1)Dyne X second stands for the unit of
a) force b) Momentum
c)energy d)power

2)A man walks 4 km towards north in one hour and 3 km towards east in next hour .His average velocity is .plzz give Answer with solution
a)5 km/hr b)7 km/hr
c)2.5 km/hr d)3.5 km/hr

3)A car traveling in a straight line moves with uniform velocity v1 over a distance x and another car moves with a uniform velocity v2 over a further distance y.If x=y,then the average velocity v is given by
a)v1+v2/2 b)1/v=1/v1+1/v2
c)root of v1 v2 c)1/v=1/v1 -1/v2

Answer 1

1.  Dyne - unit of force in CGS system.  it is equal to 10⁻⁵ of a Newton.

2.  4 km towards North in one hour: 
     and then 3 km towards East in next one hour.
       Final displacement of the person =  √4²+3²  = 5 km from the point of start.
   The velocity =  total displacement / total time = 5 km /2 hours = 2.5 km/hr

   if you want the average speed then it is = total distance / total time
                      = 7 km /2 hours = 3.5 kmhr
 
3.   We could directly say that

   The car travels a uniform velocity of v1 over a distance x  and a uniform velocity v2 over distance y.  let the times of travel be t1 and t2 respectively.  We assume that  the car travels in the same direction throughout.

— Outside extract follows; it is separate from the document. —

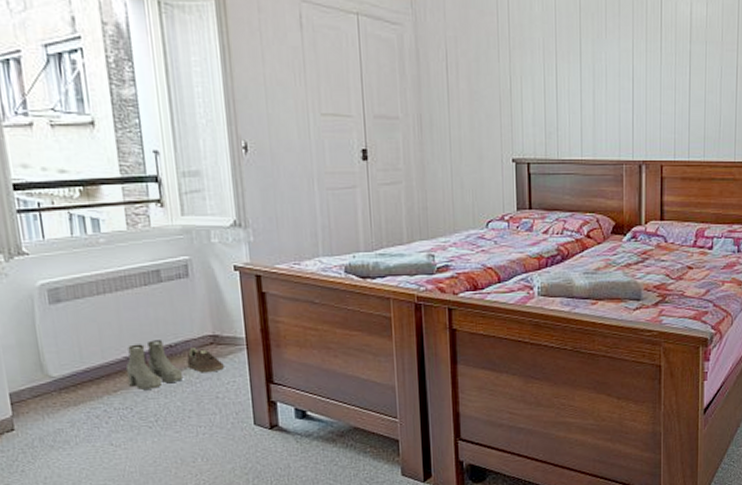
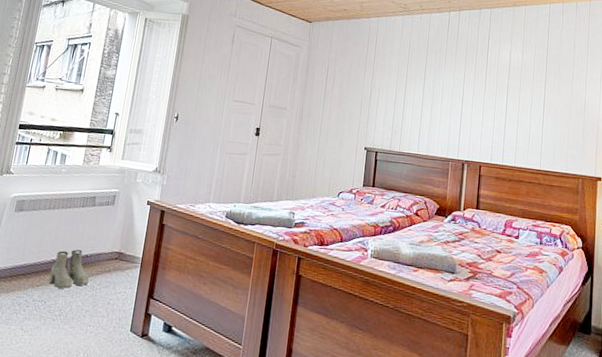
sneaker: present [186,348,226,373] -> none [94,260,122,282]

        average velocity = ( v1 * t1 + v2 * t2 ) / (t1 + t2)
                                = ( v1 * x/v1 + v2 * y/v2 ) / (x/v1 + y/v2)
                                =  (x + y) (v1 v2) / (v1 y + v2 x)
           if x = y, then,
                        v = 2 x v1 v2 / (v1 + v2) x
                           = 2 / [ 1/v1 + 1/v2 ]
             or,    2/v = 1/v1 + 1/v2

Answer 2

1) Dyne×sec= momentum

Expl:

momentum= m × v

=f/a × v (where m=f/a)

=dyne/(m/s^2)× m/s

=dyne-sec